Open Data Hub Day 2025

Automated Data Quality Testing Tool
2025-05-30 , Seminar room 3

This talk introduces a novel tool that tests the data quality of a given dataset from the Open Data Hub. Besides formal tests of the data fields, the tool uses a machine learning approach to test the quality of images and whether the content of an image agrees with its description. Hence the tool can provide valuable insights into potential errors or issues with the data and images.


This talk introduces a novel tool that tests the data quality of a given dataset from the Open Data Hub. Besides formal tests of the data fields, the tool uses a machine learning approach to test the quality of images and whether the content of an image agrees with its description. Hence the tool can provide valuable insights into potential errors or issues with the data and images.

The tool also provides graphical representations of historical trends in data quality, allowing users to track improvements over time and identify patterns or inconsistencies. Furthermore, the machine learning component for analyzing images is a key feature of this tool, enabling automatic assessment of image quality and accuracy. By leveraging machine learning algorithms, the tool can identify discrepancies between the content of an image and its description with high precision.

Davide Montesin is the CEO of a Start-up called Catch Solve, which is situated in NOI Techpark in Bolzano Bozen, South Tyrol. The Start-up – founded in 2019 – is an integrated platform that monitors the quality of apps, websites and digital services and to find useful resources to solve software bugs easily, quickly and time efficiently.

The South Tyrol native, currently living in Bolzano – Bozen, has a great passion for programming and open source / free software and has a 20 year-long experience in participating and leading software projects for the public administration, private companies and the tourism sector.

Chris Mair is a software developer and trainer with a freelance career spanning since 2003. Over the years, he has contributed to software development for over 25 companies, specializing in system and network programming, web development, data processing, analysis and computation, machine learning, embedded programming, and relational database design and programming.
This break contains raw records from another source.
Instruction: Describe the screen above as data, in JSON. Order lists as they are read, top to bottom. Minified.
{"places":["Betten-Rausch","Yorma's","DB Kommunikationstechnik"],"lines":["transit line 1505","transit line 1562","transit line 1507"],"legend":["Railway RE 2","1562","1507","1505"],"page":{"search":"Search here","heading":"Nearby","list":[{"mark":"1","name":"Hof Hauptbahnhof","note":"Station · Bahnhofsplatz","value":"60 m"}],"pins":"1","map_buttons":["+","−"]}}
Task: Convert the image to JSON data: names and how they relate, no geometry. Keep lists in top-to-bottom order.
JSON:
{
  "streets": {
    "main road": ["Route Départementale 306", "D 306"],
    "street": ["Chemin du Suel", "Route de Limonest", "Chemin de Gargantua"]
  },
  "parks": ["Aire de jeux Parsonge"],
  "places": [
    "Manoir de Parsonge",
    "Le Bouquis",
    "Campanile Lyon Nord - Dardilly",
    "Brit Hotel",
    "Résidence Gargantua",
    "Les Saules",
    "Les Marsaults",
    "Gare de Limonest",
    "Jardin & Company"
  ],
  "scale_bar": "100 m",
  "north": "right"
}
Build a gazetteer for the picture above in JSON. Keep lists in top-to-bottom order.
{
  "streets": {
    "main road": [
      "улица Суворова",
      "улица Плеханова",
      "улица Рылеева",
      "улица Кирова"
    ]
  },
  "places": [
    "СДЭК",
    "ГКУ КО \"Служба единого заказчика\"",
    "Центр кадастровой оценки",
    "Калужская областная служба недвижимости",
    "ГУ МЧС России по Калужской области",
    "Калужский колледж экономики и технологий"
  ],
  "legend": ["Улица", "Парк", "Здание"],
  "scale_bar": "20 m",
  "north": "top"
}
In addition to development, he has provided consultancy services to over 15 companies, primarily focusing on database programming and performance, database migrations with a specialization in PostgreSQL, and the utilization of Open Source software and Linux.

As a trainer, he has conducted over 200 courses, both onsite and online, for companies and public institutions. His current areas of expertise in training include, software development, database systems and machine learning.